“A little learning,” the poet Alexander Pope once wrote, “is a dangerous thing.”
Centuries before Jesus, the philosopher Socrates was sentenced to death for corrupting the youth of Athens with his radical ideas. Since then, regimes with totalitarian aspirations (Nazi Germany comes to mind) have tried to suppress free thought, sometimes through the gathering and burning of books judged to be too subversive.
In Ray Bradbury’s science-fiction classic Fahrenheit 451 — the title is a reference to the temperature at which book pages catch fire — the totalitarian government considers all books to be subversive. After all, who knows what rebellious behavior might be incited by Plato, or Shakespeare, or even The Little Engine That Could? In Bradbury’s dystopian future, “firemen” don’t put out fires, they start them. Books are banned, and the fireman’s mission is to find the stashes and turn them to ashes.
At my house, that would be a big fire. Not to mention my office.
But the book burning Luke describes in Acts 19 was something different. It was a spontaneous and voluntary event, not something imposed by a dictator on an unwilling populace.
It came in the wake of the spiritual fiasco with the sons of Sceva, who had arrogantly tried to use the name of Jesus to cast out an unwilling demon. When the possessed man thrashed the seven would-be exorcists, sending them running into the street naked and bleeding, word got around. People realized that Jesus’ name was not to be taken lightly.

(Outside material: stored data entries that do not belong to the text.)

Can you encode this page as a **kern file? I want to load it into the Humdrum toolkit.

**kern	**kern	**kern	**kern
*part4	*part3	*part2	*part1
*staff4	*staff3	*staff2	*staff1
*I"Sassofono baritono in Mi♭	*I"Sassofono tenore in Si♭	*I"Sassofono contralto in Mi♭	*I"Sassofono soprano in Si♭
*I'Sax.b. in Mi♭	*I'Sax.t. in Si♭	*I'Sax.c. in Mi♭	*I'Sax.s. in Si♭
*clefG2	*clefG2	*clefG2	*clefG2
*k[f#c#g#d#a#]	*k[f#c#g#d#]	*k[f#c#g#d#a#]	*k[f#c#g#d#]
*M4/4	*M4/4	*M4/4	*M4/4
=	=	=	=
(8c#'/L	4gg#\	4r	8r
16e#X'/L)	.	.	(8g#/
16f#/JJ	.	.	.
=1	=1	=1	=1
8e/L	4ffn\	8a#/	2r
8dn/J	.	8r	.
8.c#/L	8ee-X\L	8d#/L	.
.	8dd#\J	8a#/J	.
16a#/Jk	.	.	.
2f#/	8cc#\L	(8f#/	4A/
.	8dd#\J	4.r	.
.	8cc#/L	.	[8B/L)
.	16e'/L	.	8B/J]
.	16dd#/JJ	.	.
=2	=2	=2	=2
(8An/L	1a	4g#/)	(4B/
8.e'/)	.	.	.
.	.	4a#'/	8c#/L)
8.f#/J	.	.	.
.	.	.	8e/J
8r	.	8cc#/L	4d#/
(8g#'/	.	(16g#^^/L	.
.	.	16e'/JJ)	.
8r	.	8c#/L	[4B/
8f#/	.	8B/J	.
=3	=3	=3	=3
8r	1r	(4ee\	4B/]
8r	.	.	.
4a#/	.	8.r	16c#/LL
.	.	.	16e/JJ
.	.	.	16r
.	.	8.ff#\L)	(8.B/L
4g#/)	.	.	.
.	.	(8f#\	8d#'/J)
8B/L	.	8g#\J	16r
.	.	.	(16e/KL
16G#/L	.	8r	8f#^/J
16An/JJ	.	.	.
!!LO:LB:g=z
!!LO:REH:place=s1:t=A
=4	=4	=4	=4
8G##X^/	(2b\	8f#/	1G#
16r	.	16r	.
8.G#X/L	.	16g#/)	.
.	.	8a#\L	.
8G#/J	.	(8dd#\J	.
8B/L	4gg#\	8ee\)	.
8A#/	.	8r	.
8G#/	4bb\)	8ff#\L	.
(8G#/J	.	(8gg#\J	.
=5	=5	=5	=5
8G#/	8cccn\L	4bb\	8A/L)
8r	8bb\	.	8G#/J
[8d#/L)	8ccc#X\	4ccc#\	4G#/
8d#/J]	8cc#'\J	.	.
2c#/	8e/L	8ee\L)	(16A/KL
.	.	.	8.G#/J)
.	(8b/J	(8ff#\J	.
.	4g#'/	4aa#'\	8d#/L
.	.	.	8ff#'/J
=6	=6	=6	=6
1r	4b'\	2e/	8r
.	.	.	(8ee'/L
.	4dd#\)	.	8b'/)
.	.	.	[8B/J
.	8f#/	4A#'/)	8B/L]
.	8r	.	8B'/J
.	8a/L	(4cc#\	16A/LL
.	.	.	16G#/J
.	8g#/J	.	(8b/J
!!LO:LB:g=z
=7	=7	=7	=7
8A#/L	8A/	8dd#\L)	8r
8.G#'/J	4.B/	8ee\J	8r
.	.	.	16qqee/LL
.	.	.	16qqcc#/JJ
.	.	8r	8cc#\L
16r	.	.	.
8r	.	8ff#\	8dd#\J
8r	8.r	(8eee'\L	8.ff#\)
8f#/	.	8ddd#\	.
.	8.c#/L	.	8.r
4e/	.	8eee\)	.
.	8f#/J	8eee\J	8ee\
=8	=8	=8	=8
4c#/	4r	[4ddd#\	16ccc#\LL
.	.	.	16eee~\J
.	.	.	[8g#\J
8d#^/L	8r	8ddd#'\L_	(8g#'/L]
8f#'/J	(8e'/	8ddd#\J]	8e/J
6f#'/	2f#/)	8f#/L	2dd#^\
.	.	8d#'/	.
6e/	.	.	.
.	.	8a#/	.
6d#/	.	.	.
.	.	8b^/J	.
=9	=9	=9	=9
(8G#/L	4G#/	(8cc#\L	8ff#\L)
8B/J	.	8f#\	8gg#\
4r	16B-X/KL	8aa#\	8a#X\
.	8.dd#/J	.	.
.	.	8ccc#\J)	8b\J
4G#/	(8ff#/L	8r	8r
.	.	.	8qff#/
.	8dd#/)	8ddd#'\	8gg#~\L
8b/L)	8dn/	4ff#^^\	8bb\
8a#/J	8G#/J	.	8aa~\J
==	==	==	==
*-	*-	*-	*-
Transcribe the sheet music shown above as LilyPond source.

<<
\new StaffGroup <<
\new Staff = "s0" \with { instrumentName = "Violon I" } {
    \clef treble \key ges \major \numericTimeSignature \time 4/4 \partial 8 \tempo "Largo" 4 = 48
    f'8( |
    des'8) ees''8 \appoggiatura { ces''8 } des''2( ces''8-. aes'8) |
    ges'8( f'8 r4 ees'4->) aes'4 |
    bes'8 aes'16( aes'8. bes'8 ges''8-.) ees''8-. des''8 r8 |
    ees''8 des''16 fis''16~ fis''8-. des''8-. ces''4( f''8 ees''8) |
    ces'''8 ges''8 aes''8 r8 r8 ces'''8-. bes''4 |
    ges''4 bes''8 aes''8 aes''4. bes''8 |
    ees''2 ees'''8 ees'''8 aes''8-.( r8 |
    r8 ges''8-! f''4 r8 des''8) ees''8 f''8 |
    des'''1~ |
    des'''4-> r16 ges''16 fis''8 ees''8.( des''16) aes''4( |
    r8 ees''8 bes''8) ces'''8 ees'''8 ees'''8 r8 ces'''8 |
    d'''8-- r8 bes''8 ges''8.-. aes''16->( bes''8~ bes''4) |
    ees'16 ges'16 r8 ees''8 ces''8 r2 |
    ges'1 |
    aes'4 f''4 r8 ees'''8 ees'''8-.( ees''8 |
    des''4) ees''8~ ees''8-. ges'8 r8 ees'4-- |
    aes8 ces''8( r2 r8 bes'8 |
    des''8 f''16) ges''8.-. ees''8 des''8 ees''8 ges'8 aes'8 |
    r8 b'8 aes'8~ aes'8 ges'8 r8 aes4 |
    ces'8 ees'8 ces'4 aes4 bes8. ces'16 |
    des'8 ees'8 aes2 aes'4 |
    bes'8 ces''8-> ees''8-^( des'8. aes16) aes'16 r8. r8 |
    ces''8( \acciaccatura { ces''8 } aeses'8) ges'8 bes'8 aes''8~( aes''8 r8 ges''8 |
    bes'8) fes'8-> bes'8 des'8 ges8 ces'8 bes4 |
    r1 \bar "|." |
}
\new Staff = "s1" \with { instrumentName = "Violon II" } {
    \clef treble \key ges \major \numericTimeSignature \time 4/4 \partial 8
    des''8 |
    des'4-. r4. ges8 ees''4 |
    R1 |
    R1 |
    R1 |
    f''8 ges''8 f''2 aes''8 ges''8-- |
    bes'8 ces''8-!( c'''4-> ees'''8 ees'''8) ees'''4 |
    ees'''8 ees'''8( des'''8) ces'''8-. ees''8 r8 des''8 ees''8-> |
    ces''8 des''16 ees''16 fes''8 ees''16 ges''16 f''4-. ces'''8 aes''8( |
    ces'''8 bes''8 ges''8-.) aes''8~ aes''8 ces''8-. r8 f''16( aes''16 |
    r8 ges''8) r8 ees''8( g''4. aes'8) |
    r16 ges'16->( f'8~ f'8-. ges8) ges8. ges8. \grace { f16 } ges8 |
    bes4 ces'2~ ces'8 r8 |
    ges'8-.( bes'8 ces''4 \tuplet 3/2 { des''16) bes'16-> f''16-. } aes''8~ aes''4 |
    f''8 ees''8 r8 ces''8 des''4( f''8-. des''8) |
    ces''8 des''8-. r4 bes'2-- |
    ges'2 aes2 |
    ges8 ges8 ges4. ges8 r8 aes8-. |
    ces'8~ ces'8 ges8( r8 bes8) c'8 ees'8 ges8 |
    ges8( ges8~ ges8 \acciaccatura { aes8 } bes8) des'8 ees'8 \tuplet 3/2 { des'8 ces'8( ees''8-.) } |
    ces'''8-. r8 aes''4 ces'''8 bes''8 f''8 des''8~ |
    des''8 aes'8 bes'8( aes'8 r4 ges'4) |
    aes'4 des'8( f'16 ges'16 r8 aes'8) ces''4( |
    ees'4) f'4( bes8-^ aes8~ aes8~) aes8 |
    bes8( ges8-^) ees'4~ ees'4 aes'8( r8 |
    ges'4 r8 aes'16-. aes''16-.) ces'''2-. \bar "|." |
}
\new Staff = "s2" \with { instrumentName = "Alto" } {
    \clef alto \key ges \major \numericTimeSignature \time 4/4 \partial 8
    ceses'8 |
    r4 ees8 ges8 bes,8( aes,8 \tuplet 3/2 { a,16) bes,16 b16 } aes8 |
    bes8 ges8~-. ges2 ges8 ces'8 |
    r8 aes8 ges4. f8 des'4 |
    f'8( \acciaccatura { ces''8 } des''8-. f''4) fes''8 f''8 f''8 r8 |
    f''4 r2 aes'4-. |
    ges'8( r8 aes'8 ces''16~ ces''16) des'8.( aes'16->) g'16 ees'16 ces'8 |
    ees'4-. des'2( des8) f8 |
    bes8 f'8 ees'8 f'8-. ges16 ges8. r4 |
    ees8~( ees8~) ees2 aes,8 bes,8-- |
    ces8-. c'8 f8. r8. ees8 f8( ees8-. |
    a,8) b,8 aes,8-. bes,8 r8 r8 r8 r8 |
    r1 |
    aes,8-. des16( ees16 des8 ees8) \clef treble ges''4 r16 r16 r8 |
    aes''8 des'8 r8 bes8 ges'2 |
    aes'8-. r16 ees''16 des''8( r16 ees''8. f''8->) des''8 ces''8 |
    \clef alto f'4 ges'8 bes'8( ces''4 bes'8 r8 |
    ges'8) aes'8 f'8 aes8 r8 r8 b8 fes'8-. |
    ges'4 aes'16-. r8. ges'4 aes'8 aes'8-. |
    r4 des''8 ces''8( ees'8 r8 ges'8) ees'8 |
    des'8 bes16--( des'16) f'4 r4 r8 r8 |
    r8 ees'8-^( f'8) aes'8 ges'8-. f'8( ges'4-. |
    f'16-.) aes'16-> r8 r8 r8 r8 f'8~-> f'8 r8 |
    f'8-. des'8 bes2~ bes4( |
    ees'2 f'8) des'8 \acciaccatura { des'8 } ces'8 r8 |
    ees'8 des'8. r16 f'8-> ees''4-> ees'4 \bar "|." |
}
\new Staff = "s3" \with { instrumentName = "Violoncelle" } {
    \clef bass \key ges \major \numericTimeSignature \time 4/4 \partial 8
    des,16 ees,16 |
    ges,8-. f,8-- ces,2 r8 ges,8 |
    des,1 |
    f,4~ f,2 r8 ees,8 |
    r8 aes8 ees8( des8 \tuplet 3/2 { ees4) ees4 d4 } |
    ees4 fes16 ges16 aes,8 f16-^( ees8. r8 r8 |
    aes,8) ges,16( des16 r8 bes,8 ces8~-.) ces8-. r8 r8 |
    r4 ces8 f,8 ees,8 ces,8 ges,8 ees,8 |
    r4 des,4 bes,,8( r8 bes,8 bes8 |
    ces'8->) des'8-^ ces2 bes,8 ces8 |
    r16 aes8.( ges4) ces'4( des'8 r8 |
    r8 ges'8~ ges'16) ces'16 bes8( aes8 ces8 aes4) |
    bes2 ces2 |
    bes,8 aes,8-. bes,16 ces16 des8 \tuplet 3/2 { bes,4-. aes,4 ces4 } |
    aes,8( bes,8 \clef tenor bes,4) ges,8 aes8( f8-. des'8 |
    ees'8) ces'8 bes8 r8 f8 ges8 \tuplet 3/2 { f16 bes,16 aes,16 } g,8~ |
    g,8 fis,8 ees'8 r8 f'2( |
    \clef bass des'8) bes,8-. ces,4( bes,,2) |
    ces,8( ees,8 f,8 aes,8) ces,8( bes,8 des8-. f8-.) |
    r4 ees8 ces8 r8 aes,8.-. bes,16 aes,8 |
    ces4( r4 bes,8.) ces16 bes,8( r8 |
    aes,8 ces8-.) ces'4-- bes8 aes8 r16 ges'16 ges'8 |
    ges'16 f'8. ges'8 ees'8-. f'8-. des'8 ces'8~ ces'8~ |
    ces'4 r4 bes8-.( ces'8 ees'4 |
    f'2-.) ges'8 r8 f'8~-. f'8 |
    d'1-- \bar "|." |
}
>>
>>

Here’s how the story ends:
Many of those who had come to believe came, confessing their past practices. This included a number of people who practiced sorcery. They collected their sorcery texts and burned them publicly. The value of those materials was calculated at more than someone might make if they worked for one hundred sixty-five years. In this way the Lord’s word grew abundantly and strengthened powerfully. (Acts 19:18-20, CEB)
The textbooks of the day were scrolls, and very expensive to own. As we’ve seen in recent posts, magic or sorcery was a common practice in Ephesus. Many of the scrolls there contained incantations and spells (some have actually been found and preserved in museums). Through these scrolls, wannabe sorcerers hoped to learn the arcane phrases they needed to manipulate the spirits in their favor.
But when the debacle with the sons of Sceva hit the headlines, fear fell on the city. Even the demon who overpowered seven men had shown deference to the name of Jesus; dare the people do less?
What may come as a surprise here is that many of the people who decided to make a bonfire out of their sorcery scrolls were already Christians, people who had heard and received the gospel. It’s not clear whether they were still practicing magic of some kind, but they hadn’t yet given up their sorcery libraries. Chances are, they hadn’t quite given up the sorcerer’s way of thinking yet either: the attitude that says Let’s have God serve us, rather than the other way around.
Luke wants us to understand the significance of their sacrifice, in two ways. First: monetary. The Ephesians had paid handsomely for these scrolls. Luke says they were worth “fifty thousand pieces of silver”; the coins are assumed to be Greek drachmas or Roman denarii, each worth approximately a day’s wages for a laborer. In the translation above, the Common English Bible works that out to 165 years of wages.
Here’s another way to look at it. At the time of this writing, the minimum wage in California is $12 an hour for small businesses. Assuming an 8-hour day, a day’s wages is $96 before taxes. Multiply that by 50,000, and you get a bonfire worth nearly $5 million.
Inflation or no, that’s some serious Ephesian coin.
Second, however, is the spiritual significance of the sacrifice. When they finally and definitively turned their backs on sorcery, the power of the gospel grew in strength among the people.
I don’t know about you, but I don’t happen to have any sorcery books on my shelves; there are no books about magic on my Kindle. I’m guessing you can say the same.
So why should we care about this odd little episode in Acts?
Because even as Christians, we don’t have to be sorcerers to think like sorcerers. God does not exist to do our bidding. Adding the phrase “in Jesus’ name” to the end of a prayer does not automatically obligate God to do what we ask.
But wait — doesn’t Jesus teach his disciples to pray to the Father in his name? Of course. The question, however, is this: in what relationship do we stand to Jesus when we invoke his name to the Father? Are we trading on that name for our purposes, or aligning with his purposes? Are we calling on the name of one we hope will do our bidding, or one whom we love, revere, and worship?
Because it’s only in the latter case that the power of the gospel grows.